Ricek.ID – Sekitar delapan unit rumah hangus terbakar di Jalan Martapura Lama, Desa Gudang Tengah RT 002, Kecamatan Sungai Tabuk, Kabupaten Banjar pada Sabtu (25/7/2026) sekitar pukul 04.00 Wita. Dalam peristiwa kebakaran tersebut, total kerugian materi diperkirakan mencapai Rp795 juta.
Kapolres Banjar AKBP Fadli melalui Kasi Humas AKP Alfian Noor mengatakan, laporan kebakaran diterima personel Polsek Sungai Tabuk pada dini hari. Mendapat informasi tersebut, petugas bersama Kapolsek Sungai Tabuk langsung menuju lokasi untuk melakukan penanganan awal dan mengamankan tempat kejadian perkara.
“Dari hasil keterangan sementara para saksi di lokasi, api pertama kali diketahui muncul dari bagian dapur rumah yang ditempati saudari Hardi Wardani. Api kemudian dengan cepat membesar dan merambat ke rumah-rumah di sekitarnya hingga menghanguskan delapan unit rumah,” ujar AKP Alfian Noor.
Petugas pemadam kebakaran dari berbagai relawan di Kecamatan Sungai Tabuk kemudian berdatangan ke lokasi dan berjibaku memadamkan api. Setelah beberapa waktu, kobaran api akhirnya berhasil dikendalikan sehingga tidak meluas ke permukiman lainnya.
Delapan rumah yang terdampak mengalami tingkat kerusakan yang berbeda-beda. Tiga unit rumah dilaporkan terbakar hingga 100 persen, dua rumah mengalami kerusakan sekitar 80 persen, sementara sisanya mengalami kerusakan mulai 10 persen hingga 25 persen.

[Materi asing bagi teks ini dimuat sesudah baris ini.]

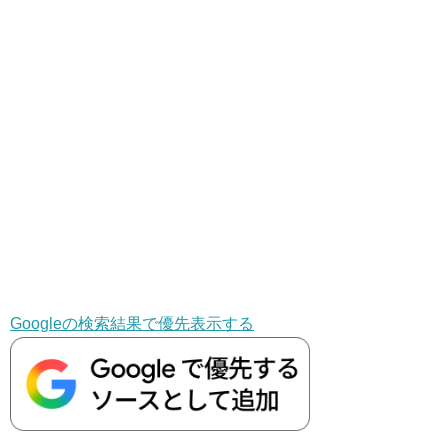
Googleの検索結果で優先表示する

Adapun rumah milik Paridah mengalami kerugian sekitar Rp200 juta. Rumah milik Misrun mengalami kerugian Rp70 juta, Zulkifli Rp50 juta, Muhammad Zaini Rp75 juta, Hardi Wardani Rp150 juta, Ema Wardana Rp150 juta, Norhamidah Rp30 juta, dan Dahliah Rp40 juta. Total kerugian akibat kebakaran tersebut diperkirakan mencapai Rp795 juta.

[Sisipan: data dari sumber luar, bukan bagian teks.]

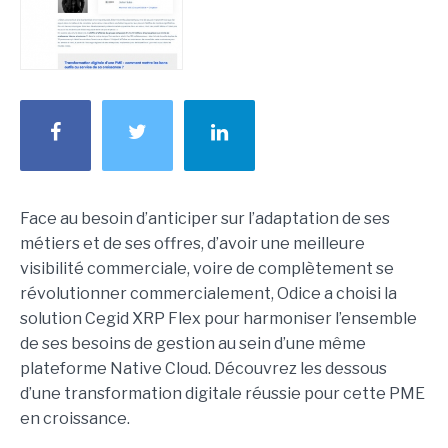
Face au besoin d’anticiper sur l’adaptation de ses
métiers et de ses offres, d’avoir une meilleure
visibilité commerciale, voire de complètement se
révolutionner commercialement, Odice a choisi la
solution Cegid XRP Flex pour harmoniser l’ensemble
de ses besoins de gestion au sein d’une même
plateforme Native Cloud. Découvrez les dessous
d’une transformation digitale réussie pour cette PME
en croissance.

Selain kerugian materi, terdapat empat warga yang mengalami luka ringan, yakni Suriyadi (60), Hardi Wardani (30), Sumi (40), dan Muhammad Jaini (45). Beruntung, tidak ada korban jiwa dalam peristiwa tersebut.
AKP Alfian Noor menjelaskan, berdasarkan keterangan awal dari Hardi Wardani, kebakaran diduga dipicu korsleting listrik pada sebuah stop kontak di dalam rumah. Di sekitar stop kontak tersebut terdapat tumpukan kasur kapuk yang mudah terbakar sehingga api dengan cepat membesar.
“Korban juga menyampaikan bahwa sebelumnya stop kontak tersebut memang beberapa kali mengalami korsleting, namun belum pernah dilakukan perbaikan. Dugaan sementara penyebab kebakaran mengarah pada korsleting listrik, namun penyebab pastinya masih menunggu hasil penyelidikan lebih lanjut,” jelasnya.
Usai kejadian, petugas kepolisian melakukan olah tempat kejadian perkara dengan memasang garis polisi, mengamankan barang bukti, mendata para korban dan saksi, serta berkoordinasi dengan Tim Inafis Polres Banjar untuk penyelidikan lebih lanjut.
Dalam peristiwa tersebut, salah satu rumah yang terbakar merupakan rumah milik Misrun yang sebelumnya menjadi penerima Program Bedah Rumah Polri. Rumah tersebut diketahui telah selesai dibangun sepenuhnya, namun ikut terdampak dan mengalami kerusakan total akibat kebakaran.
Hingga kini, penyebab pasti kebakaran masih didalami aparat kepolisian. Polisi juga mengimbau masyarakat agar rutin memeriksa instalasi listrik di rumah dan segera memperbaiki perangkat yang mengalami kerusakan guna mencegah terjadinya kebakaran serupa.